=== TEXTO PARA ANÁLISE ===

◆ ◆ ◆ ◆

Fernando Pereira Lisboa, de 40 anos, morador de Sinop, morreu durante um ataque de drones russos na região de Zaporizhzhya, no sudeste da Ucrânia. Ele estava no país desde março deste ano, atuando ao lado do exército ucraniano, mesmo sem formação militar. A confirmação da morte chegou à família no sábado (13), um dia após o ataque.
Segundo relato da irmã da vítima ao site Só Notícias, Fernando participava de uma missão com outros dois soldados quando o grupo foi alvo da ofensiva russa. Nas redes sociais, ela lamentou a perda. “Acabei de saber que meu irmão por parte de pai foi lutar na guerra da Ucrânia e foi abatido, morreu lutando por uma causa em que ele acreditava. Jamais imaginei o sangue do meu sangue lutando numa guerra. Você cumpriu sua missão, vai com Deus”, escreveu.
Morador do bairro Maria Carolina e solteiro, Fernando demonstrava interesse por assuntos militares e planejava viajar para a Ucrânia desde novembro do ano passado. De acordo com a irmã, o desejo de participar do conflito estava ligado à vontade de defender o país. “Ele sempre foi apaixonado por guerra e queria lutar por uma nação que precisasse dele”, afirmou.
A viagem foi custeada pelo governo ucraniano, que também ficará responsável pela cremação do corpo. Em razão das dificuldades logísticas e do translado internacional, Fernando será sepultado na Ucrânia. A família ainda alertou a população sobre possíveis golpes envolvendo arrecadações online, destacando que não existe nenhuma campanha oficial para custear despesas.
A guerra entre Rússia e Ucrânia começou em fevereiro de 2022 e já provocou milhares de mortes, destruição de cidades e uma das maiores crises humanitárias da Europa nas últimas décadas. O conflito segue ativo em diversas regiões do território ucraniano, com ataques frequentes e sem perspectiva de uma solução definitiva a curto prazo.

◆ ◆ ◆ ◆

=== INSTRUÇÕES ===
1. Reproduza o trecho da notícia que vai de "Morador do bairro" até "para custear despesas.", renomeando "Fernando" como "Fernando Pereira Lisboa".
2. Segundo a notícia, quando a confirmação da morte chegou à família?
3. Indique se cada afirmação concorda com a notícia, citando as palavras decisivas do texto: (a) Fernando tinha formação militar; (b) Fernando será sepultado na Ucrânia; (c) a família mantém uma campanha oficial para custear despesas.
O material não é necessário para resolver as tarefas.

◆ ◆ ◆ ◆

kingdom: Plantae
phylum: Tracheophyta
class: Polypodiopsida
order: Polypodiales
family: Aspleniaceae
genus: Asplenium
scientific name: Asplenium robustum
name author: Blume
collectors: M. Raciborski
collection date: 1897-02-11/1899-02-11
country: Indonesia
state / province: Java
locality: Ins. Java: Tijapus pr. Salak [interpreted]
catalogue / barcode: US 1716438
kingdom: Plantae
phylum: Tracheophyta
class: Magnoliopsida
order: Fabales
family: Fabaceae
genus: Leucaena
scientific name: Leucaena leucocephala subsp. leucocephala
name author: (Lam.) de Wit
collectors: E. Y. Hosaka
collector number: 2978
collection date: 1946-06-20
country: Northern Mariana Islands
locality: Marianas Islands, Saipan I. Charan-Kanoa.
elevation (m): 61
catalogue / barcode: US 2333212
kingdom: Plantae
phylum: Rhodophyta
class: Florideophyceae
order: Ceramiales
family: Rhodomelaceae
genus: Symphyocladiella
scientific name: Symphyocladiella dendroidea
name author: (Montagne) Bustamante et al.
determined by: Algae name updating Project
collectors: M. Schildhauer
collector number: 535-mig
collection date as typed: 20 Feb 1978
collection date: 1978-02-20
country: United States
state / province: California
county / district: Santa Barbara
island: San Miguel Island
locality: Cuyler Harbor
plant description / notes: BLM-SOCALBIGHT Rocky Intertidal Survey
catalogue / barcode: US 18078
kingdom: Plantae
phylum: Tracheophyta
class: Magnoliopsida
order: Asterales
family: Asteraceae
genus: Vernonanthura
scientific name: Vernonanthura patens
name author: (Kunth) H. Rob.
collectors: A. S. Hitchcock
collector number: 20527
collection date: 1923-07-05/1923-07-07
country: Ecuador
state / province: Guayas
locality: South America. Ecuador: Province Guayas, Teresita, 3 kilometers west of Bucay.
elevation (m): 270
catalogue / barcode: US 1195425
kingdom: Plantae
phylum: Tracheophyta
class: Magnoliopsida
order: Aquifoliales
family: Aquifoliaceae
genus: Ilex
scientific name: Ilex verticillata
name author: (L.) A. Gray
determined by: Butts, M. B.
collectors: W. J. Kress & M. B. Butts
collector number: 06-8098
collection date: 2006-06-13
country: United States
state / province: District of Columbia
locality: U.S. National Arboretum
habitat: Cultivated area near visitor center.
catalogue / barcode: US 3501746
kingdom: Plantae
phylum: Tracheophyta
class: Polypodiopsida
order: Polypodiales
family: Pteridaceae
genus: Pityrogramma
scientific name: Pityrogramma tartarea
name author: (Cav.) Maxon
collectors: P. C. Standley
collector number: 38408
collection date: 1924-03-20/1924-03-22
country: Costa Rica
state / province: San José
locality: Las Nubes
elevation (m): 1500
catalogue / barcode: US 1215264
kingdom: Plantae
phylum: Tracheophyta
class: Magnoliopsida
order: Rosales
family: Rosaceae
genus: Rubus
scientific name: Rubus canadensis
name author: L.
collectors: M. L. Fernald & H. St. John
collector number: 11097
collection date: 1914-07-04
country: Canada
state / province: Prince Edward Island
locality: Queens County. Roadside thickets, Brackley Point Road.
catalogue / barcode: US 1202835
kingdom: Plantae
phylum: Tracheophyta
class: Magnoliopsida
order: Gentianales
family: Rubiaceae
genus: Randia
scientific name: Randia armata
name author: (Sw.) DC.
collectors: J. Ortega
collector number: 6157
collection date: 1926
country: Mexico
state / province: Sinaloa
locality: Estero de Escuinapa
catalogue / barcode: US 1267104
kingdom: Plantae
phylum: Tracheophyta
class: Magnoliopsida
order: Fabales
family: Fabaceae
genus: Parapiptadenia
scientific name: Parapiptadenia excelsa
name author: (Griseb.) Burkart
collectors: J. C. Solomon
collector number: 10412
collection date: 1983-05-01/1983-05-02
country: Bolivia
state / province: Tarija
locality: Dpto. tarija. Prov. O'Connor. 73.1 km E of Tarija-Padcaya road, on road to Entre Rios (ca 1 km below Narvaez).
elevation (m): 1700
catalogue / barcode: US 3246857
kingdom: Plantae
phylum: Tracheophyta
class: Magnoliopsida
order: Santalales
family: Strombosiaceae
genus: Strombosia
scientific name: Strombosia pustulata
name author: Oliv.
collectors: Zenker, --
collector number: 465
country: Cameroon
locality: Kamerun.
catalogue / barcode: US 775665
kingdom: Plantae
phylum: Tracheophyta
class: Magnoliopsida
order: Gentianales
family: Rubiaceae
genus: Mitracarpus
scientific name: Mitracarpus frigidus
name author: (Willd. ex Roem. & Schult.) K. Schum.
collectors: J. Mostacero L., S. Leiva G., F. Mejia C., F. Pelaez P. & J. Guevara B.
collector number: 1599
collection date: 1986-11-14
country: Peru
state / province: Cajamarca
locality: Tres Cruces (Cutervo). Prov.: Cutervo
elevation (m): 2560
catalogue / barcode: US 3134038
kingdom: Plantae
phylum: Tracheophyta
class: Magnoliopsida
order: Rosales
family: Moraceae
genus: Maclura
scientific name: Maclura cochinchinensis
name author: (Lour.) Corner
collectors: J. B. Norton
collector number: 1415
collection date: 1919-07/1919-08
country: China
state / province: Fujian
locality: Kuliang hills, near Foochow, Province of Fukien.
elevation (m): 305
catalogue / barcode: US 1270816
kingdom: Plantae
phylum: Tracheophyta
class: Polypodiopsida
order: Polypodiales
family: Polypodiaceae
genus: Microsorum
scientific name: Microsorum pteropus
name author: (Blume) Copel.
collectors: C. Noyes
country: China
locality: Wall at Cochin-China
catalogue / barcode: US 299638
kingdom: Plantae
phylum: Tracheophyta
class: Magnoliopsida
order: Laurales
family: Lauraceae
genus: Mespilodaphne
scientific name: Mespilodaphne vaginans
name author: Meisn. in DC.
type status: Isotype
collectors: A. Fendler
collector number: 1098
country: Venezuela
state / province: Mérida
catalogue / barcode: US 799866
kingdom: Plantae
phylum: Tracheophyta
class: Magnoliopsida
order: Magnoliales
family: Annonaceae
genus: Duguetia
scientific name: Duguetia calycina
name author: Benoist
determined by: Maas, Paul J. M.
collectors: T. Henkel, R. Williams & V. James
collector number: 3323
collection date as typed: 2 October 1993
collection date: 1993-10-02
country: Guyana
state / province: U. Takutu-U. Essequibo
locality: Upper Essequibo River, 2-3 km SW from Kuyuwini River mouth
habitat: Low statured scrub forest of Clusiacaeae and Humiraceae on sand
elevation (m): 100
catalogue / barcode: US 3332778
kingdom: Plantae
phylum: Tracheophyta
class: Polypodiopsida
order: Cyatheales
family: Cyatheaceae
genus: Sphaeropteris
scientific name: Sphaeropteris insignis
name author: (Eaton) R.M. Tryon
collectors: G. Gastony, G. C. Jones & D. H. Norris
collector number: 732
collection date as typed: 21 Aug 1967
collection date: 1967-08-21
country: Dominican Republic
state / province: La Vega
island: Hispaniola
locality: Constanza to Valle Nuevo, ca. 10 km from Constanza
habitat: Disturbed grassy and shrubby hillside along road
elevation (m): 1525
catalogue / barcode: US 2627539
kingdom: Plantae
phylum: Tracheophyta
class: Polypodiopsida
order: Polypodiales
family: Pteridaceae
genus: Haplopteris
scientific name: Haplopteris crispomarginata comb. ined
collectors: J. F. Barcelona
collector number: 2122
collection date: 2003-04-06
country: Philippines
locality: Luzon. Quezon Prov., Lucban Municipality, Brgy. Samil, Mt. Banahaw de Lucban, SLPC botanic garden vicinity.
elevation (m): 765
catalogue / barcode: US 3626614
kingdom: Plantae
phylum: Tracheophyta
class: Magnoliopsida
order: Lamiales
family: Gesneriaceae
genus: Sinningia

◆ ◆ ◆ ◆

=== RESPOSTAS ===
1.
Morador do bairro Maria Carolina e solteiro, Fernando Pereira Lisboa demonstrava interesse por assuntos militares e planejava viajar para a Ucrânia desde novembro do ano passado. De acordo com a irmã, o desejo de participar do conflito estava ligado à vontade de defender o país. “Ele sempre foi apaixonado por guerra e queria lutar por uma nação que precisasse dele”, afirmou.
A viagem foi custeada pelo governo ucraniano, que também ficará responsável pela cremação do corpo. Em razão das dificuldades logísticas e do translado internacional, Fernando Pereira Lisboa será sepultado na Ucrânia. A família ainda alertou a população sobre possíveis golpes envolvendo arrecadações online, destacando que não existe nenhuma campanha oficial para custear despesas.

2. No sábado (13), um dia após o ataque.

3.
(a) Não: "mesmo sem formação militar".
(b) Sim: "Fernando será sepultado na Ucrânia".
(c) Não: "não existe nenhuma campanha oficial para custear despesas".